Si bien este tipo de reflexiones parecerían complejas e incluso anacrónicas, pueden ser esclarecedoras para pensar nuestra actualidad. Nuestra sociedad es cada vez más un lugar donde los pobres quieren el poder para hacerse ricos, la clase media degrada al pobre con palabras que los ricos instalaron en su pensamiento, el desprecio puebla el lenguaje habitual del trabajador que culpa al pobre de su pobreza y lo relega a la categoría de “pichi”, mandándolo al grupo de los que “no trabajan porque no quieren”. Estamos llenos de pobres hablando el lenguaje de los ricos, es decir, reproduciendo la hegemonía de la clase dominante, y tenemos, peor aún, aquellos que asumen que cambiaron de bando y que hoy cumplen el sueño de explotar al de abajo, usando el discurso de los otros y con la experiencia de haberlo sufrido en carne propia. Nos rodeamos día a día de trabajadores que se autoexplotan para acceder a aquello a lo que los ricos acceden, afirmando así un rasgo característico del hombre unidimensional de Herbert Marcuse, aquel que desea en colectivo.

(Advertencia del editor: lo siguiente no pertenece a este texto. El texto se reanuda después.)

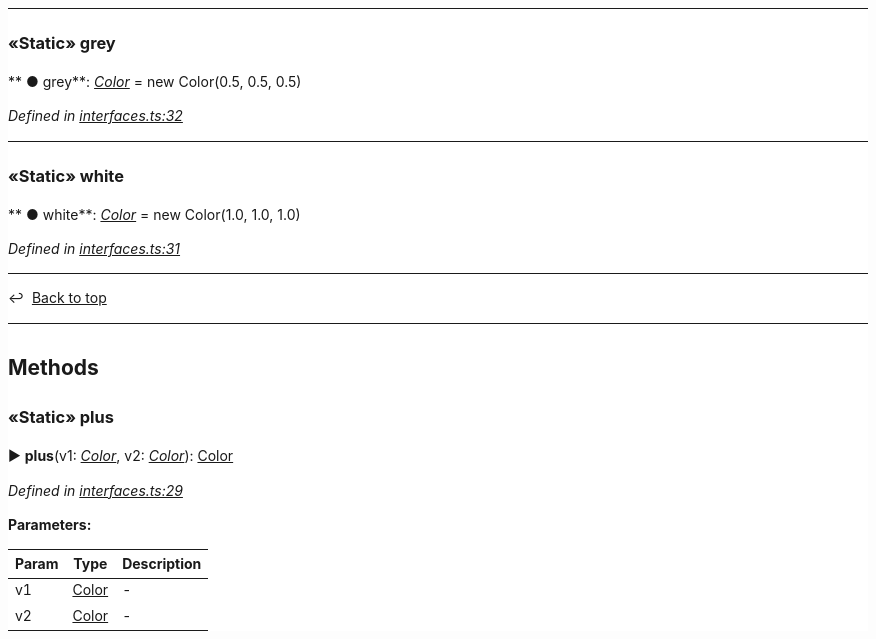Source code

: 

___

<a id="color.grey"></a>

### «Static» grey

** ●  grey**:  *[Color](#class-color)*  =  new Color(0.5, 0.5, 0.5)

*Defined in [interfaces.ts:32](https://github.com/tgreyuk/typedoc-plugin-markdown/blob/master/tests/src/interfaces.ts#L32)*





___

<a id="color.white"></a>

### «Static» white

** ●  white**:  *[Color](#class-color)*  =  new Color(1.0, 1.0, 1.0)

*Defined in [interfaces.ts:31](https://github.com/tgreyuk/typedoc-plugin-markdown/blob/master/tests/src/interfaces.ts#L31)*





___

↩&nbsp;&nbsp;[Back to top](#typedoc-plugin-markdown)

---

## Methods
<a id="color.plus"></a>

### «Static» plus

► **plus**(v1: *[Color](#class-color)*, v2: *[Color](#class-color)*): [Color](#class-color)




*Defined in [interfaces.ts:29](https://github.com/tgreyuk/typedoc-plugin-markdown/blob/master/tests/src/interfaces.ts#L29)*



**Parameters:**

| Param  | Type                | Description  |
| ------ | ------------------- | ------------ |
| v1 | [Color](#class-color) | - |
| v2 | [Color](#class-color) | - |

Y en este movimiento permanente, hemos asumido que el mundo es como es y que siempre fue así. Y que así va a ser siempre. Nos molesta el obrero en la playa, el pobre en la rambla, el trabajador de vacaciones, el pobre que compra a su hijo la bicicleta y el que tiene celular nuevo. Porque es pobre, debería asumirlo de una vez por todas. En fin, estamos en la cresta del desarrollo de la miseria humana, tal vez el momento ideal para comenzar a construir la nueva hegemonía.
José Luis Corbo es licenciado en Educación Física y magíster en Educación.